In [1]:
import os
import numpy as np
import pandas as pd
import math
import matplotlib.pylab as plt
import seaborn as sns
from IPython.display import display
from sklearn.linear_model import LogisticRegression

In [28]:
df = pd.read_excel('Simmons-data-raw.xlsx')
df.head(5)

Unnamed: 0,Customer,Spending(000),Card,Coupon-Usage-Indicator
0,1,2.291,1,0
1,2,3.215,1,0
2,3,2.135,1,0
3,4,3.924,0,0
4,5,2.528,1,0


In [30]:
df.dtypes


Customer                    int64
Spending(000)             float64
Card                        int64
Coupon-Usage-Indicator      int64
dtype: object

## B-1

In [40]:
predictor_cols = ["Spending(000)","Card"]
target_col = "Coupon-Usage-Indicator"

model = LogisticRegression()
model.fit(df[predictor_cols].values,df[target_col])
beta0 = model.intercept_[0]
beta1 = model.coef_[0][0]
beta2 = model.coef_[0][1]
print('LR coefficients:')
print('BETA0 (or constant term): {:.4f}'.format(beta0))
print('BETA1 (coeff. For X1): {:.4f}'.format(beta1))
print('BETA2 (coeff.

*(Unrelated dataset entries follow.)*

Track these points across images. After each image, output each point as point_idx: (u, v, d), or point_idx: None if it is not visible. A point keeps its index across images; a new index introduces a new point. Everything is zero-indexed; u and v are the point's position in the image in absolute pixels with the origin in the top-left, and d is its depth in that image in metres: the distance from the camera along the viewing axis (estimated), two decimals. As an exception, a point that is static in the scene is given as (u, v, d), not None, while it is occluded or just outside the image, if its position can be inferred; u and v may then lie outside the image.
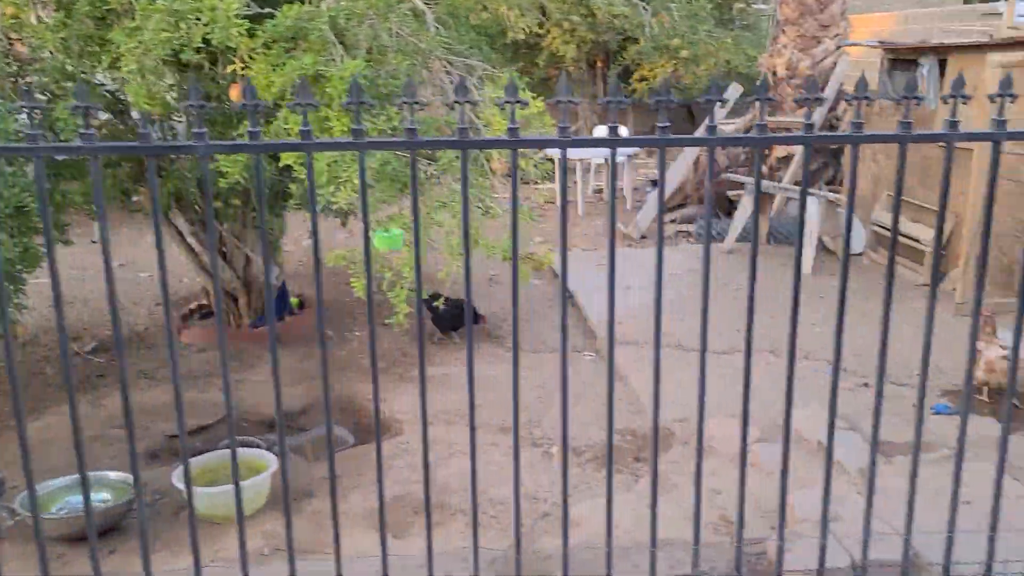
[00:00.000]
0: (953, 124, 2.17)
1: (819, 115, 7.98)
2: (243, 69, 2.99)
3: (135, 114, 5.38)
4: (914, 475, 2.35)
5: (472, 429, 2.59)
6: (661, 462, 4.27)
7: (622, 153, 9.47)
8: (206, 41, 3.06)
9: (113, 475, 3.87)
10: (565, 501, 2.59)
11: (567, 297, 2.43)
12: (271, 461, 3.93)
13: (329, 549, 3.49)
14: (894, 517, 3.32)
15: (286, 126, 3.21)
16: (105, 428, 4.70)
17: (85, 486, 2.52)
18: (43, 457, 4.22)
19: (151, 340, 6.07)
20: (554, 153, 10.73)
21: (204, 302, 6.30)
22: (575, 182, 10.10)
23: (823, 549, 2.48)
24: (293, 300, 6.28)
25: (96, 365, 5.63)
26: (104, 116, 5.15)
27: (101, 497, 3.74)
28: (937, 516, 2.59)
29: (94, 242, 8.58)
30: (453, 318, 5.97)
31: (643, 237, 8.71)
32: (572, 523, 3.74)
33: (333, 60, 3.06)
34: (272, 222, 5.55)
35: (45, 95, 4.07)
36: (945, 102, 2.14)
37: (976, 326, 2.44)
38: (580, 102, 2.81)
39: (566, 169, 2.30)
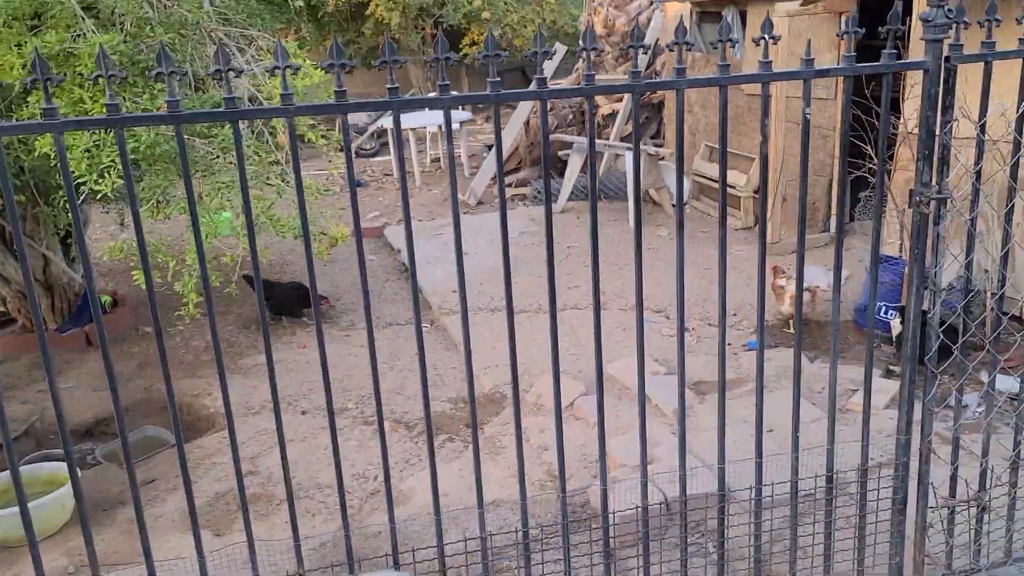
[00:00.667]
0: (767, 64, 2.20)
1: (642, 62, 8.17)
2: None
3: None
4: (722, 408, 2.42)
5: (277, 407, 2.45)
6: (492, 425, 4.30)
7: (456, 119, 9.39)
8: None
9: None
10: (387, 472, 2.52)
11: (414, 270, 2.33)
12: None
13: (141, 557, 3.31)
14: (708, 453, 3.47)
15: (37, 112, 2.92)
16: None
17: None
18: None
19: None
20: (389, 124, 10.51)
21: (2, 308, 5.77)
22: (408, 155, 9.95)
23: (644, 486, 2.53)
24: (104, 298, 5.86)
25: None
26: None
27: None
28: (746, 447, 2.70)
29: None
30: (291, 301, 5.77)
31: (480, 203, 8.69)
32: (403, 496, 3.71)
33: (83, 35, 2.79)
34: (62, 217, 5.11)
35: None
36: (757, 44, 2.17)
37: (763, 267, 2.51)
38: (405, 61, 2.73)
39: (400, 134, 2.19)
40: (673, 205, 7.60)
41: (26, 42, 2.75)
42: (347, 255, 6.82)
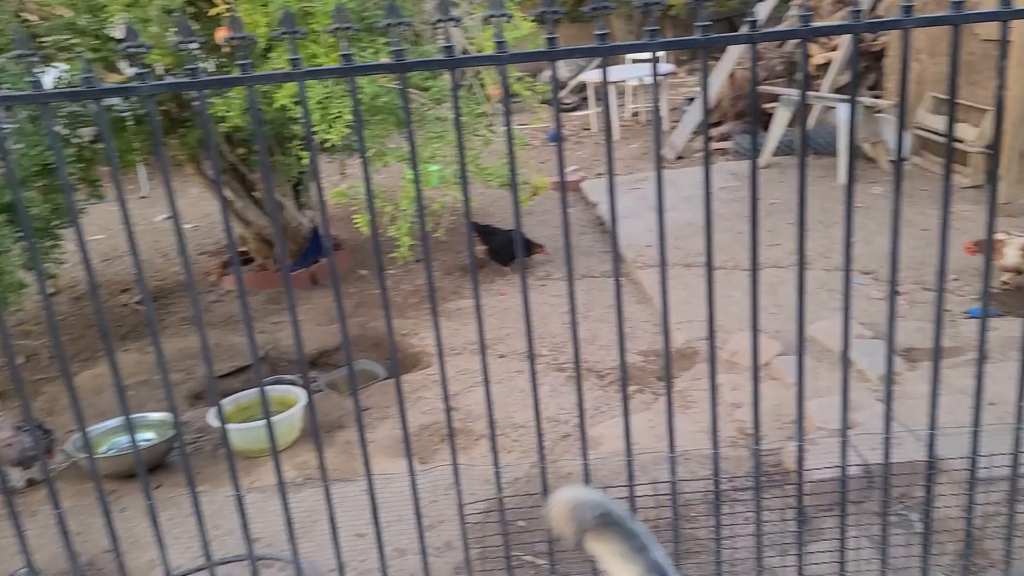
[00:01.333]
0: (1006, 1, 2.01)
1: (866, 2, 7.61)
2: (227, 11, 3.01)
3: (159, 68, 5.48)
4: (936, 373, 2.29)
5: (484, 350, 2.61)
6: (683, 380, 4.30)
7: (659, 72, 9.23)
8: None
9: (154, 416, 4.07)
10: (582, 414, 2.63)
11: (614, 222, 2.40)
12: (301, 397, 4.07)
13: (359, 474, 3.66)
14: (915, 423, 3.29)
15: (278, 66, 3.23)
16: (152, 374, 4.91)
17: (131, 426, 2.62)
18: (97, 403, 4.46)
19: (196, 287, 6.27)
20: (590, 78, 10.53)
21: (243, 248, 6.45)
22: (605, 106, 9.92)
23: (844, 446, 2.46)
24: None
25: (143, 315, 5.86)
26: (130, 71, 5.25)
27: (145, 437, 3.95)
28: (960, 418, 2.55)
29: (143, 197, 8.85)
30: (506, 248, 5.92)
31: (679, 158, 8.54)
32: (593, 442, 3.82)
33: (319, -4, 3.07)
34: (295, 165, 5.62)
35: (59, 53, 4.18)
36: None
37: (991, 227, 2.32)
38: (615, 7, 2.74)
39: (607, 83, 2.25)
40: (891, 160, 7.09)
41: (268, 2, 3.05)
42: (546, 207, 6.98)
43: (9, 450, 3.62)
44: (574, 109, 12.07)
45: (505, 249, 5.94)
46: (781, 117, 7.65)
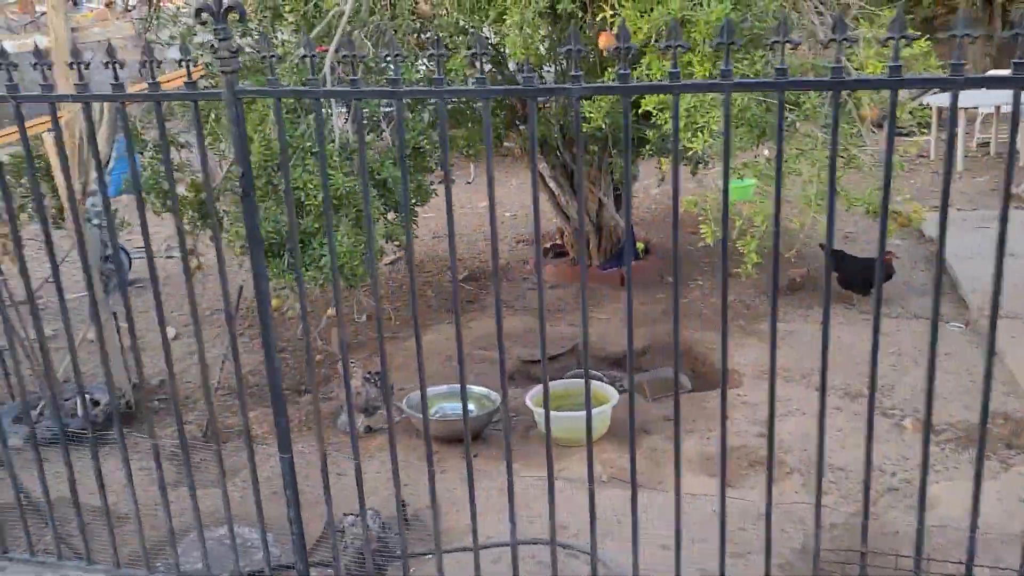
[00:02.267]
0: None
1: None
2: (612, 16, 3.11)
3: (511, 65, 5.86)
4: None
5: (823, 390, 2.48)
6: (1038, 453, 3.77)
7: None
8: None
9: (477, 389, 4.37)
10: (925, 468, 2.39)
11: (939, 262, 2.20)
12: (613, 395, 4.15)
13: (664, 484, 3.65)
14: None
15: (648, 71, 3.29)
16: (471, 348, 5.28)
17: (463, 395, 2.82)
18: (425, 367, 4.89)
19: (511, 274, 6.65)
20: (935, 101, 9.59)
21: (558, 241, 6.72)
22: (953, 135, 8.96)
23: None
24: (638, 245, 6.46)
25: (466, 292, 6.32)
26: (487, 67, 5.67)
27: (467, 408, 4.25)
28: None
29: (468, 183, 9.56)
30: (862, 276, 5.45)
31: None
32: (926, 503, 3.48)
33: (700, 4, 3.05)
34: (617, 166, 5.73)
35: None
36: None
37: None
38: (977, 36, 2.48)
39: (955, 113, 2.06)
40: None
41: (651, 9, 3.11)
42: (870, 235, 6.49)
43: (357, 398, 4.07)
44: (907, 134, 11.09)
45: (858, 276, 5.49)
46: None
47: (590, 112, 3.45)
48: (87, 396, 4.48)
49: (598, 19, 3.22)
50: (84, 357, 3.84)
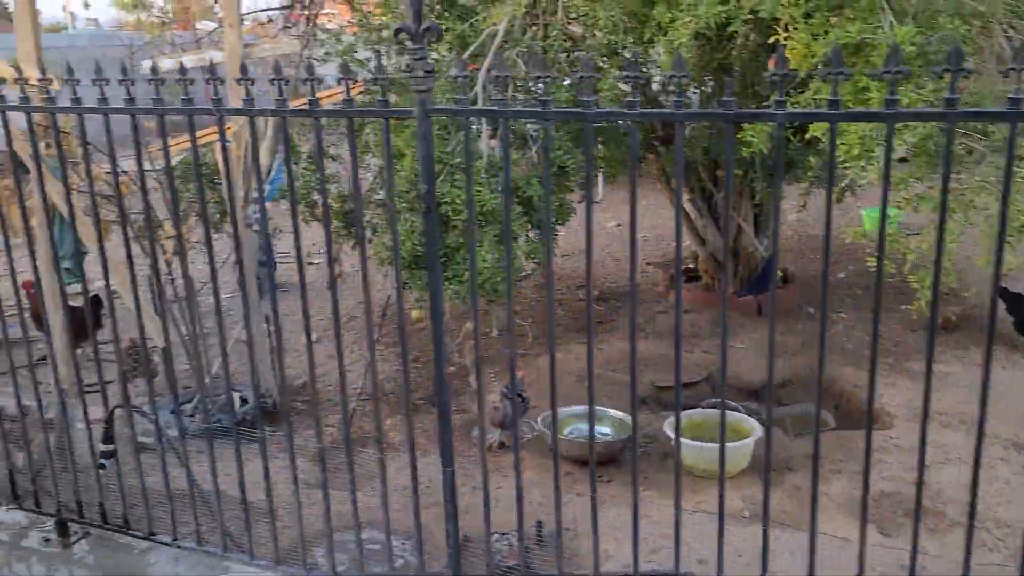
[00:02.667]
0: None
1: None
2: (785, 39, 3.01)
3: (653, 86, 5.81)
4: None
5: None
6: None
7: None
8: (752, 12, 3.15)
9: (613, 412, 4.31)
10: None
11: None
12: (755, 428, 4.01)
13: (806, 525, 3.48)
14: None
15: (816, 96, 3.17)
16: (602, 370, 5.23)
17: (591, 418, 2.77)
18: (557, 386, 4.87)
19: (643, 296, 6.55)
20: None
21: (691, 265, 6.58)
22: None
23: None
24: (780, 273, 6.24)
25: (597, 312, 6.27)
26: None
27: (602, 431, 4.20)
28: None
29: (596, 202, 9.53)
30: None
31: None
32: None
33: (881, 27, 2.92)
34: (765, 192, 5.57)
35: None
36: None
37: None
38: None
39: None
40: None
41: (827, 31, 3.00)
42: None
43: (494, 413, 4.09)
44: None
45: None
46: None
47: (751, 136, 3.36)
48: (237, 394, 4.72)
49: (770, 41, 3.14)
50: (233, 356, 4.02)
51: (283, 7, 5.95)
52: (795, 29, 3.00)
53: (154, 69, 2.55)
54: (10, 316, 3.48)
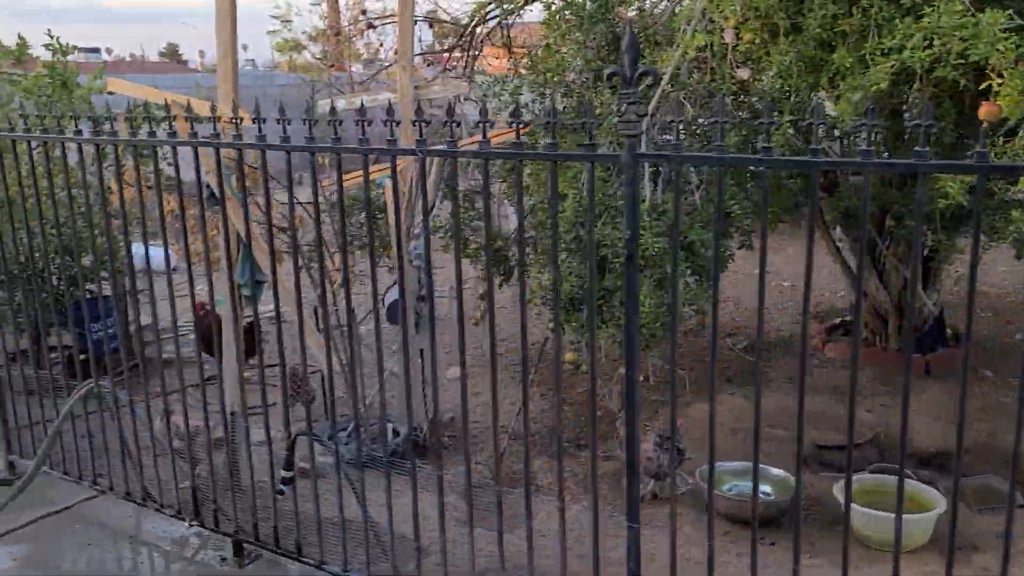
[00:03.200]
0: None
1: None
2: (998, 86, 2.81)
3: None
4: None
5: None
6: None
7: None
8: (960, 56, 2.97)
9: (774, 471, 4.10)
10: None
11: None
12: (937, 500, 3.71)
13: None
14: None
15: (1025, 145, 2.94)
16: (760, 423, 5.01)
17: (755, 476, 2.65)
18: (707, 439, 4.69)
19: (796, 347, 6.26)
20: None
21: (849, 318, 6.26)
22: None
23: None
24: (949, 332, 5.84)
25: (748, 363, 6.04)
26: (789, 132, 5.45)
27: (763, 489, 3.99)
28: None
29: (749, 247, 9.25)
30: None
31: None
32: None
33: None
34: (942, 245, 5.23)
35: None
36: None
37: None
38: None
39: None
40: None
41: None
42: None
43: (649, 463, 3.97)
44: None
45: None
46: None
47: (951, 186, 3.15)
48: (390, 425, 4.80)
49: (980, 87, 2.94)
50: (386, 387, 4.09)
51: (446, 49, 6.14)
52: (1008, 75, 2.80)
53: (332, 109, 2.68)
54: (181, 336, 3.67)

For X2): {:.4f}'.format(beta2))
print('\n')
print('Odds Ratios:')
print('X1: {:.4f}'.format(np.exp(beta1)))
print('X2: {:.4f}'.format(np.exp(beta2)))

LR coefficients:
BETA0 (or constant term): -2.0067
BETA1 (coeff. For X1): 0.3299
BETA2 (coeff. For X2): 0.9179


Odds Ratios:
X1: 1.3908
X2: 2.5040


# B-2

In [80]:
jack=[ [2.0, 1.0] ]
jill=[ [4.0, 0.0] ]
def predict_coupon_usage(X):
 pred_val = model.predict_proba(X)[:,1]
 return(pred_val)

print("Probability of Response from Jack = {:.4f}".format(predict_coupon_usage(jack)[0]))
print("Probability of Response from Jill = {:.4f}".format(predict_coupon_usage(jill)[0]))


Probability of Response from Jack = 0.3944
Probability of Response from Jill = 0.3347


Jack is more likely to respond.


# B-3:

After looking at the logistic regression model results, a few different indicators were found for rolling out coupon predictions to a large customer database... 

### The model coefficients:

BETA0 (or constant term): -2.0067
BETA1 (coeff. For X1 ): 0.3299
BETA2 (coeff. For X2): 0.9179

### Odds Ratios:

X1: 1.3908 (Spending)
X2: 2.5040 (Card Ownership)

-----------------------------

These both show that  spending and card ownership positively correlate with coupon usage, with card ownership having a stronger correlation. We should consider that the model predicted probabilities of a response of 0.3944 for Jack and 0.3347 for Jill when trying to figure out a cutoff probability. We think that a possible cutoff of 0.35 might be a good number to start off at because it would classify Jack as likely to use the coupon and Jill as unlikely. 

But in order to actually make the cutoff as beneficial as it should be, there are a few steps that we need to start with. This includes splitting our data into training and test sets. Then, along with trial and error in picking cutoff points, we should use confusion matrices to see how accurate the predictions may be. In the end, the cutoff we choose should be found to balance the business goals we are trying to achieve and take into account coupon costs and benefits as well.